Point to Highlight: Brass is 100% non-magnetic in its pure form. If you want a slight magnetic advantage, you can alter the composition of this material. However, if magnetism is not needed, you use the pure form of brass.
2- Temperature
Temperature is another factor that influences the magnetic behavior of brass. When this material is subjected to high temperatures, its magnetism decreases. The reason is that temperature provides enough energy to the brass.
This added energy is so much that it can alter the electronic configuration of copper and zinc. When the temperature is highly reduced, the brass becomes magnetized. However, it is essential to note that this effect of temperature is short-lived. You cannot expect a performant change in the magnetic behavior of brass.
3- Magnetic Field Exposure Mechanical Processing
Both magnetic field and processing also affect the magnetism of brass. If you put a magnet close to brass, it will create a strong magnetic field around itself. This super-strong field can alter the properties of any material that comes in its way.
However, this magnetism induced in brass by the magnetic field is temporary. Mechanical processing, including hammering and shaping, to change the electronic configuration. Due to electronic disturbance, the magnetic behavior of brass can be affected.
If extreme stress is applied and deforms the material, the chances of magnetism increase. So, if you want your brass to exhibit some magnetism, subject it to mechanical processing. Mechanical processing is not just stress and deformation. Heating, annealing, cooling, etc, are also part of it.
What is the Importance of Non-Magnetic Brass?
Brass has many advantages. Its usage in the form of brass bars is getting more common day by day. Due to its non-magnetic behavior, it is also widely used in medicine industries. Have you ever seen MRI machines? They are typically made from brass. The reason is that this material does not interfere with the magnetic field.
Due to its strength and corrosion resistance, almost all industries use brass, from aerospace to automobiles. Brass offers excellent performance even in moist conditions, and parts made from it don’t attract magnets.
Do you know that brass is preferred in the musical industry? Many tools are made from brass. Those include trumpet, trombone, horns etc. The reason is that brass offers a very resonant and clear sound. Even many professional singers use musical instruments made from brass alloy.
Other plus points include the pleasing look and durability. Products or instruments made from brass can stay in good shape for years. Durability is one of the top features of brass. Due to all these benefits, brass is considered a superior option. It is an inexpensive replacement for many premium materials.
Preguntas frecuentes
Can magnets stick on brass?
No, magnets don’t stick on brass due to the non-magnetic nature of this alloy. The critical point to highlight is that this alloy is made from copper and zinc. Both of these materials have paired electrons, which cancel the magnet moment. As the magnetic moment is zero, the magnetic behavior is also zero.
How can you tell if it’s brass?
You can test by either looking at it with your naked eyes or testing it with a magnet. It is not attracted toward a magnet when placed near it; it indicates it is brass. Moreover, brass has an attractive golden-yellow color, which is another sign.
Which Brass is Magnetic?
Pure brass is always non-magnetic. However, brass with some impurities, such as nickel, can be magnetic. In short, brass with some impurities is magnetic.
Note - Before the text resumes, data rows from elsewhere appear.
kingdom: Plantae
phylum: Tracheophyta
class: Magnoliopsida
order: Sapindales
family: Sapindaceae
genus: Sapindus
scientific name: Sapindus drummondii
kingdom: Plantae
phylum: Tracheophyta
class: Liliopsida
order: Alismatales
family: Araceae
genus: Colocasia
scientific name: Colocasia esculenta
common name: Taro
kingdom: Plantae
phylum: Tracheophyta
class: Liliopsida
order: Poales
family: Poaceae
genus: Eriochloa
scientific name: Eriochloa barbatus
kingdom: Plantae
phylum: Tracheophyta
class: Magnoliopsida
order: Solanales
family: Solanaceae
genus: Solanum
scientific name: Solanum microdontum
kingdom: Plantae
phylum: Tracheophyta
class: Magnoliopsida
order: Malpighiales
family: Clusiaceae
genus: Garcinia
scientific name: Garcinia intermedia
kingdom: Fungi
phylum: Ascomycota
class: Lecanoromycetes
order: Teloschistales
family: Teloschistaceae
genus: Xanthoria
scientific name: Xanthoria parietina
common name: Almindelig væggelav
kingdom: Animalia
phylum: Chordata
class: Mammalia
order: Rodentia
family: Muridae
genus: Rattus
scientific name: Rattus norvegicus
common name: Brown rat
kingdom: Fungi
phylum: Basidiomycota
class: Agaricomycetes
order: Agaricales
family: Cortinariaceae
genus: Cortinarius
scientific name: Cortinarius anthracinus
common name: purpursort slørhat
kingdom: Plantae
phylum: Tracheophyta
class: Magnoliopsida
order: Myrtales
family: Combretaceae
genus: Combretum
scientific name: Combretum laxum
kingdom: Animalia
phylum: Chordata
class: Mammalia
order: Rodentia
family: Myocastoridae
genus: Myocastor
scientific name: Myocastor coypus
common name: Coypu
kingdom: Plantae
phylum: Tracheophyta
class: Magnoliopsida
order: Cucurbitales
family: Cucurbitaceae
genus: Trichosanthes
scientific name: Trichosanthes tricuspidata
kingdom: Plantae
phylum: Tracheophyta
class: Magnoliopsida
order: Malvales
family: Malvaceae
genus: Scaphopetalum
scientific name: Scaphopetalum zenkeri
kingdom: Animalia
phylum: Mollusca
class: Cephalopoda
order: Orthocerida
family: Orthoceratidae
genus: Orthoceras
Does brass corrode easily?
No, it does not rust and has excellent corrosion resistance compared to other metals. However, if it remains unchecked for years, it will also get some rust. If you use it carefully, it will be in good shape for years.
Conclusión
Brass is a well-known alloy. It exhibits many excellent properties. However, it is not magnetic, which means a magnet has no impact on it. You cannot pick it with a magnet like iron or nickel materials. This guide covers all things related to brass’s magnetism. Apart from magnetism, its durability and corrosion resistance are points to look for.